An excerpt from a longer work about magic wands.
In my very first therapy session, my therapist held up her pen. “Imagine for a moment,” she said, “that this pen is a magic wand. If I waved it, what would happen? What would be the thing that would make this all better?”
The answer immediately popped into my head. It popped into my head before she had even finished her question. It had popped into my head as soon as she said the words, “magic wand.” Because I had written a poem about what I would want. It’s almost a little embarrassing how quick my answer was, and a little embarrassing how hesitant I was to share that answer with her.
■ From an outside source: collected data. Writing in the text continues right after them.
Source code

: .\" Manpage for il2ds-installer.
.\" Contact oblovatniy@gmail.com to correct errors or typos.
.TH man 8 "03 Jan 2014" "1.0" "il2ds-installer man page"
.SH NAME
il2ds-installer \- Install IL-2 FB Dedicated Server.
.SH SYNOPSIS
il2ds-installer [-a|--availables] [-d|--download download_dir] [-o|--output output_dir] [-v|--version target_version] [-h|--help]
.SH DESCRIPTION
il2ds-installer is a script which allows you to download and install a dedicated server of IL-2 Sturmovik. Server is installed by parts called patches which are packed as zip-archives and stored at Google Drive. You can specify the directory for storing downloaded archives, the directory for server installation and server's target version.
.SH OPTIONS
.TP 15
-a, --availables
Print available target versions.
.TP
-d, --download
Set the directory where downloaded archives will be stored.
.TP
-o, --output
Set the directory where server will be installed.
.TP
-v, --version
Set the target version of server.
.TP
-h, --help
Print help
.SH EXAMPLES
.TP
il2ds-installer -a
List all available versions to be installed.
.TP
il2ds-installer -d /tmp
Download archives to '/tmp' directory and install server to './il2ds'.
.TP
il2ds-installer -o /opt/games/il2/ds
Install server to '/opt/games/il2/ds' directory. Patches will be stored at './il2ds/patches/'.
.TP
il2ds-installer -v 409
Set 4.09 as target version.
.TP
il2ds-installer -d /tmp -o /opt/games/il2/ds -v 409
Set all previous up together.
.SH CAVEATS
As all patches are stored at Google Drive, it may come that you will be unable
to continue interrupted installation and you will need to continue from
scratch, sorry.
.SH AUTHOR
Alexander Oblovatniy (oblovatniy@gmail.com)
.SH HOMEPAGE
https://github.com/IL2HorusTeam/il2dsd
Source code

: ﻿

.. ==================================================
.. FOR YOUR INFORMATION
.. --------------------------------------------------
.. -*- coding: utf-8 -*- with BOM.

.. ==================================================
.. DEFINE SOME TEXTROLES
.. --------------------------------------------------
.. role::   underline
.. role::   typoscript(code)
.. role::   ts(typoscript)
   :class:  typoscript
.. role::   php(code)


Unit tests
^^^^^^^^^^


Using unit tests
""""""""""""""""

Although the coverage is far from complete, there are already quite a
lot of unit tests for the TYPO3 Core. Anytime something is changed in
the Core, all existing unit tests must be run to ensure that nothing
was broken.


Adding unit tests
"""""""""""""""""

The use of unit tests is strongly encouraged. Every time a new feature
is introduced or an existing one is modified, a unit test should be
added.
I remember avoiding her eyes. I remember looking down at my hands as I anxiously picked at my cuticles — a bad habit I am constantly trying to break. “It’s funny,” I replied, “I knew what I wanted before you even finished asking the question.” There was a pause; she always waits for me to speak before adding in her voice. I let out a big sigh and then, “He’d be back.” And then, all those tears I had been holding in out of fear she would judge them came pouring out.
“Your tears are welcome here,” she told me. So, I cried.
She knows to focus the moments he comes up on me and my feelings, not him. What he did — and how he did it — isn’t important, at least not anymore. What he feels isn’t really important, either. There isn’t a magic wand in this whole world that is going to change what happened. What is important now is me and how I move forward — how I must learn to renavigate my world without him.
There also isn’t a magic wand that will help me with that. It’s something I’m going to have to do on my own (and with a little support).